● Exercise objective:
Return the data in full, exactly as it was written.
Start of Materials provided
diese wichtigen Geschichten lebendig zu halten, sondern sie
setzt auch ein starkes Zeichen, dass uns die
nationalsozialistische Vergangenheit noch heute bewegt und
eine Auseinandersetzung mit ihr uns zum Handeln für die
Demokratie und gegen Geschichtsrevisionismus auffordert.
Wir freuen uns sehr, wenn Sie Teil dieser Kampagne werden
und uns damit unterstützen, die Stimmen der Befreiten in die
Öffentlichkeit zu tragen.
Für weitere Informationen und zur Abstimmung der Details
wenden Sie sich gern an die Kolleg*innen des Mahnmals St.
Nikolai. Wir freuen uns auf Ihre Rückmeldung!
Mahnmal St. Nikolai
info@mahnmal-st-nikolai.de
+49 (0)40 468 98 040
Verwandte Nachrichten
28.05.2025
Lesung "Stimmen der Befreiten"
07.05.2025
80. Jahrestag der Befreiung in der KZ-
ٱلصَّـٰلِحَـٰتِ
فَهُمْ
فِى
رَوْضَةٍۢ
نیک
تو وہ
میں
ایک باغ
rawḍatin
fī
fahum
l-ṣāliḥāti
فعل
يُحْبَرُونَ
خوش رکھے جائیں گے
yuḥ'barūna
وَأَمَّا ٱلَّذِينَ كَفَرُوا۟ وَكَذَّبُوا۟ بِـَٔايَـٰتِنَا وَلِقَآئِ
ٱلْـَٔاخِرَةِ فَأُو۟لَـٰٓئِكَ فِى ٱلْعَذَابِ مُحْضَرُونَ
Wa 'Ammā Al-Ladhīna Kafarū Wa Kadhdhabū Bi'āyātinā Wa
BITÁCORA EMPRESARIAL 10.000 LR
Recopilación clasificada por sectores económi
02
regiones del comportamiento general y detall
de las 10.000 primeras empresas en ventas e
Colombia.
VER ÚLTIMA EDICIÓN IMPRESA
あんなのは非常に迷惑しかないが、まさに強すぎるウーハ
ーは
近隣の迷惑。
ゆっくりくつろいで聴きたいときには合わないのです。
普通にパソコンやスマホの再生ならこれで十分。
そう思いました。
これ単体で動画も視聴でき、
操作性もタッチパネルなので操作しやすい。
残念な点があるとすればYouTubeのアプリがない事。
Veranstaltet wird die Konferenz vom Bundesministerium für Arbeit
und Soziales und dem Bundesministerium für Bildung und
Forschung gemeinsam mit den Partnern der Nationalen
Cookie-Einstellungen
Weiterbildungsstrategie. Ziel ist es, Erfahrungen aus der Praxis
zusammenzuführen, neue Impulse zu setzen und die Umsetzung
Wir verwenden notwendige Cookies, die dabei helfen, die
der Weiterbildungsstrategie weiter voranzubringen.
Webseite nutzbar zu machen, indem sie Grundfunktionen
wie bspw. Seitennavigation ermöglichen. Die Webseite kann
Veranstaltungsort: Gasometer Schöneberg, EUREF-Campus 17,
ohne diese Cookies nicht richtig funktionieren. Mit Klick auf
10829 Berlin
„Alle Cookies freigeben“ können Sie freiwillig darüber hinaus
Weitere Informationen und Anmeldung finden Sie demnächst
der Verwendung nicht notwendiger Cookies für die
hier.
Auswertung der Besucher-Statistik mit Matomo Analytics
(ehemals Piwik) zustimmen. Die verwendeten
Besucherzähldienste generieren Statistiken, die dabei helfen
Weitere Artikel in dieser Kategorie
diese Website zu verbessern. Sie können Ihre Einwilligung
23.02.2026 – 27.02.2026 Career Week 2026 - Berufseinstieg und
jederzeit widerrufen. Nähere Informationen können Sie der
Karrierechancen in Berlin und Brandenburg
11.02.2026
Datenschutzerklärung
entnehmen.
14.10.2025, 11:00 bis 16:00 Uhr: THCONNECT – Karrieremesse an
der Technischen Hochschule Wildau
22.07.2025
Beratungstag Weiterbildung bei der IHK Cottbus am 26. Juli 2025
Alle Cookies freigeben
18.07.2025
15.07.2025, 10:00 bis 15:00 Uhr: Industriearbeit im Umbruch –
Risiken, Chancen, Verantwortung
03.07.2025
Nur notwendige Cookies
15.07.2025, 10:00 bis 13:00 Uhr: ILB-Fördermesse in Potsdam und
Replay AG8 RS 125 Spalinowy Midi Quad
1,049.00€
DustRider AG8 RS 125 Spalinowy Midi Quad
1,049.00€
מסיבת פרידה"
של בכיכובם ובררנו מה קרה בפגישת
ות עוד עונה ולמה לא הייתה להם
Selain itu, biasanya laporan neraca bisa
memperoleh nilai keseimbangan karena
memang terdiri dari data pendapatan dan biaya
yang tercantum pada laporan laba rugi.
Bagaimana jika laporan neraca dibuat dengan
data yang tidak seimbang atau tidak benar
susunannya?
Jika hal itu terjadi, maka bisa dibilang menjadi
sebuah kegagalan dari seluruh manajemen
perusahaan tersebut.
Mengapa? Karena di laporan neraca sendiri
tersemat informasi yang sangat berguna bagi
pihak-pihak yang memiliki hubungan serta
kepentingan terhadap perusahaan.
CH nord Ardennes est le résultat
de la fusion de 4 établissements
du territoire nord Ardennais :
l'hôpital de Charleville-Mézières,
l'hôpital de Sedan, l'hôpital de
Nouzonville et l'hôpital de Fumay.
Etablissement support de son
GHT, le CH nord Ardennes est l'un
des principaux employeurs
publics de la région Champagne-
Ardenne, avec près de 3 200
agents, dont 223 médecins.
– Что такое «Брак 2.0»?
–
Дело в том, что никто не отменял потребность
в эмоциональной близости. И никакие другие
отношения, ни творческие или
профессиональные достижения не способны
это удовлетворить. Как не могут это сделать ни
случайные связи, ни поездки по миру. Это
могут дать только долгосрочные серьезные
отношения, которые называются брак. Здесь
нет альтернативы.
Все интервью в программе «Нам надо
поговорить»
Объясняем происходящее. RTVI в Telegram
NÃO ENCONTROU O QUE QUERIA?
End of Materials provided
● Exercise answer:
diese wichtigen Geschichten lebendig zu halten, sondern sie
setzt auch ein starkes Zeichen, dass uns die
nationalsozialistische Vergangenheit noch heute bewegt und
eine Auseinandersetzung mit ihr uns zum Handeln für die
Demokratie und gegen Geschichtsrevisionismus auffordert.
Wir freuen uns sehr, wenn Sie Teil dieser Kampagne werden
und uns damit unterstützen, die Stimmen der Befreiten in die
Öffentlichkeit zu tragen.
Für weitere Informationen und zur Abstimmung der Details
wenden Sie sich gern an die Kolleg*innen des Mahnmals St.
Nikolai. Wir freuen uns auf Ihre Rückmeldung!
Mahnmal St. Nikolai
info@mahnmal-st-nikolai.de
+49 (0)40 468 98 040
Verwandte Nachrichten
28.05.2025
Lesung "Stimmen der Befreiten"
07.05.2025
80. Jahrestag der Befreiung in der KZ-
ٱلصَّـٰلِحَـٰتِ
فَهُمْ
فِى
رَوْضَةٍۢ
نیک
تو وہ
میں
ایک باغ
rawḍatin
fī
fahum
l-ṣāliḥāti
فعل
يُحْبَرُونَ
خوش رکھے جائیں گے
yuḥ'barūna
وَأَمَّا ٱلَّذِينَ كَفَرُوا۟ وَكَذَّبُوا۟ بِـَٔايَـٰتِنَا وَلِقَآئِ
ٱلْـَٔاخِرَةِ فَأُو۟لَـٰٓئِكَ فِى ٱلْعَذَابِ مُحْضَرُونَ
Wa 'Ammā Al-Ladhīna Kafarū Wa Kadhdhabū Bi'āyātinā Wa
BITÁCORA EMPRESARIAL 10.000 LR
Recopilación clasificada por sectores económi
02
regiones del comportamiento general y detall
de las 10.000 primeras empresas en ventas e
Colombia.
VER ÚLTIMA EDICIÓN IMPRESA
あんなのは非常に迷惑しかないが、まさに強すぎるウーハ
ーは
近隣の迷惑。
ゆっくりくつろいで聴きたいときには合わないのです。
普通にパソコンやスマホの再生ならこれで十分。
そう思いました。
これ単体で動画も視聴でき、
操作性もタッチパネルなので操作しやすい。
残念な点があるとすればYouTubeのアプリがない事。
Veranstaltet wird die Konferenz vom Bundesministerium für Arbeit
und Soziales und dem Bundesministerium für Bildung und
Forschung gemeinsam mit den Partnern der Nationalen
Cookie-Einstellungen
Weiterbildungsstrategie. Ziel ist es, Erfahrungen aus der Praxis
zusammenzuführen, neue Impulse zu setzen und die Umsetzung
Wir verwenden notwendige Cookies, die dabei helfen, die
der Weiterbildungsstrategie weiter voranzubringen.
Webseite nutzbar zu machen, indem sie Grundfunktionen
wie bspw. Seitennavigation ermöglichen. Die Webseite kann
Veranstaltungsort: Gasometer Schöneberg, EUREF-Campus 17,
ohne diese Cookies nicht richtig funktionieren. Mit Klick auf
10829 Berlin
„Alle Cookies freigeben“ können Sie freiwillig darüber hinaus
Weitere Informationen und Anmeldung finden Sie demnächst
der Verwendung nicht notwendiger Cookies für die
hier.
Auswertung der Besucher-Statistik mit Matomo Analytics
(ehemals Piwik) zustimmen. Die verwendeten
Besucherzähldienste generieren Statistiken, die dabei helfen
Weitere Artikel in dieser Kategorie
diese Website zu verbessern. Sie können Ihre Einwilligung
23.02.2026 – 27.02.2026 Career Week 2026 - Berufseinstieg und
jederzeit widerrufen. Nähere Informationen können Sie der
Karrierechancen in Berlin und Brandenburg
11.02.2026
Datenschutzerklärung
entnehmen.
14.10.2025, 11:00 bis 16:00 Uhr: THCONNECT – Karrieremesse an
der Technischen Hochschule Wildau
22.07.2025
Beratungstag Weiterbildung bei der IHK Cottbus am 26. Juli 2025
Alle Cookies freigeben
18.07.2025
15.07.2025, 10:00 bis 15:00 Uhr: Industriearbeit im Umbruch –
Risiken, Chancen, Verantwortung
03.07.2025
Nur notwendige Cookies
15.07.2025, 10:00 bis 13:00 Uhr: ILB-Fördermesse in Potsdam und
Replay AG8 RS 125 Spalinowy Midi Quad
1,049.00€
DustRider AG8 RS 125 Spalinowy Midi Quad
1,049.00€
מסיבת פרידה"
של בכיכובם ובררנו מה קרה בפגישת
ות עוד עונה ולמה לא הייתה להם
Selain itu, biasanya laporan neraca bisa
memperoleh nilai keseimbangan karena
memang terdiri dari data pendapatan dan biaya
yang tercantum pada laporan laba rugi.
Bagaimana jika laporan neraca dibuat dengan
data yang tidak seimbang atau tidak benar
susunannya?
Jika hal itu terjadi, maka bisa dibilang menjadi
sebuah kegagalan dari seluruh manajemen
perusahaan tersebut.
Mengapa? Karena di laporan neraca sendiri
tersemat informasi yang sangat berguna bagi
pihak-pihak yang memiliki hubungan serta
kepentingan terhadap perusahaan.
CH nord Ardennes est le résultat
de la fusion de 4 établissements
du territoire nord Ardennais :
l'hôpital de Charleville-Mézières,
l'hôpital de Sedan, l'hôpital de
Nouzonville et l'hôpital de Fumay.
Etablissement support de son
GHT, le CH nord Ardennes est l'un
des principaux employeurs
publics de la région Champagne-
Ardenne, avec près de 3 200
agents, dont 223 médecins.
– Что такое «Брак 2.0»?
–
Дело в том, что никто не отменял потребность
в эмоциональной близости. И никакие другие
отношения, ни творческие или
профессиональные достижения не способны
это удовлетворить. Как не могут это сделать ни
случайные связи, ни поездки по миру. Это
могут дать только долгосрочные серьезные
отношения, которые называются брак. Здесь
нет альтернативы.
Все интервью в программе «Нам надо
поговорить»
Объясняем происходящее. RTVI в Telegram
NÃO ENCONTROU O QUE QUERIA?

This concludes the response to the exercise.